* [Job item] Edit the lines from the start of the records through the line containing "estanden. [...]", both included, replacing "Masukkan" with "Campurkan" and leaving everything else unchanged. Return only those edited lines.
BEGIN Supplied entries
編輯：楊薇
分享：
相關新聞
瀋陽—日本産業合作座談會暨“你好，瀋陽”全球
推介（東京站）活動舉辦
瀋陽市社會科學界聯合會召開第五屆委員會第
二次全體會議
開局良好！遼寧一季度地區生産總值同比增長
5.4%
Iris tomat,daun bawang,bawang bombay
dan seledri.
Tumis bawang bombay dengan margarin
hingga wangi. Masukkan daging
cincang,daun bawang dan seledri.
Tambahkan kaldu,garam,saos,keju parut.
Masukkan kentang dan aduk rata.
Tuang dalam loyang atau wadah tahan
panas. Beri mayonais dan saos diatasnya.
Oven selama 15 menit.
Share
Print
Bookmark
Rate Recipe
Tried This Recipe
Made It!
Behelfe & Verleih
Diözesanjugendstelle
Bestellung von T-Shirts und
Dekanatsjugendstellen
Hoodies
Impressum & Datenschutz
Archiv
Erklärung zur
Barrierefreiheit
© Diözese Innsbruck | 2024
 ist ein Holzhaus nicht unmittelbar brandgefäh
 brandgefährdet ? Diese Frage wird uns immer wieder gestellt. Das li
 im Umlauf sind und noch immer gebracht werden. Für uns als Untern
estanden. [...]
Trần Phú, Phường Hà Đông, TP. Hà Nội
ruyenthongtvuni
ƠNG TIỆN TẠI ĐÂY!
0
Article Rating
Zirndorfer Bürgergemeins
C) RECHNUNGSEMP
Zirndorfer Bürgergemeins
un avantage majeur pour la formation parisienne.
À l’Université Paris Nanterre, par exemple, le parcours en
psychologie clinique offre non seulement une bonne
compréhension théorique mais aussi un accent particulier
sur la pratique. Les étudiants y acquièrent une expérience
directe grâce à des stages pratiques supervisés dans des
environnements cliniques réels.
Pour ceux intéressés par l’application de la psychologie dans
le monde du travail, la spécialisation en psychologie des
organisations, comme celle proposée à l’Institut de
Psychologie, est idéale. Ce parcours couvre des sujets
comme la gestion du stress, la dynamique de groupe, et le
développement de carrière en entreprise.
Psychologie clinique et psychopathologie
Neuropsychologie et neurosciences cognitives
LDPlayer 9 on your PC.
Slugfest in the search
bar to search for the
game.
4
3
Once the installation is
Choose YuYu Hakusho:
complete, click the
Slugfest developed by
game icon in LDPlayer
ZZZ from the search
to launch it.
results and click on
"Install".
END Supplied entries
* [Expected answer]
編輯：楊薇
分享：
相關新聞
瀋陽—日本産業合作座談會暨“你好，瀋陽”全球
推介（東京站）活動舉辦
瀋陽市社會科學界聯合會召開第五屆委員會第
二次全體會議
開局良好！遼寧一季度地區生産總值同比增長
5.4%
Iris tomat,daun bawang,bawang bombay
dan seledri.
Tumis bawang bombay dengan margarin
hingga wangi. Campurkan daging
cincang,daun bawang dan seledri.
Tambahkan kaldu,garam,saos,keju parut.
Campurkan kentang dan aduk rata.
Tuang dalam loyang atau wadah tahan
panas. Beri mayonais dan saos diatasnya.
Oven selama 15 menit.
Share
Print
Bookmark
Rate Recipe
Tried This Recipe
Made It!
Behelfe & Verleih
Diözesanjugendstelle
Bestellung von T-Shirts und
Dekanatsjugendstellen
Hoodies
Impressum & Datenschutz
Archiv
Erklärung zur
Barrierefreiheit
© Diözese Innsbruck | 2024
 ist ein Holzhaus nicht unmittelbar brandgefäh
 brandgefährdet ? Diese Frage wird uns immer wieder gestellt. Das li
 im Umlauf sind und noch immer gebracht werden. Für uns als Untern
estanden. [...]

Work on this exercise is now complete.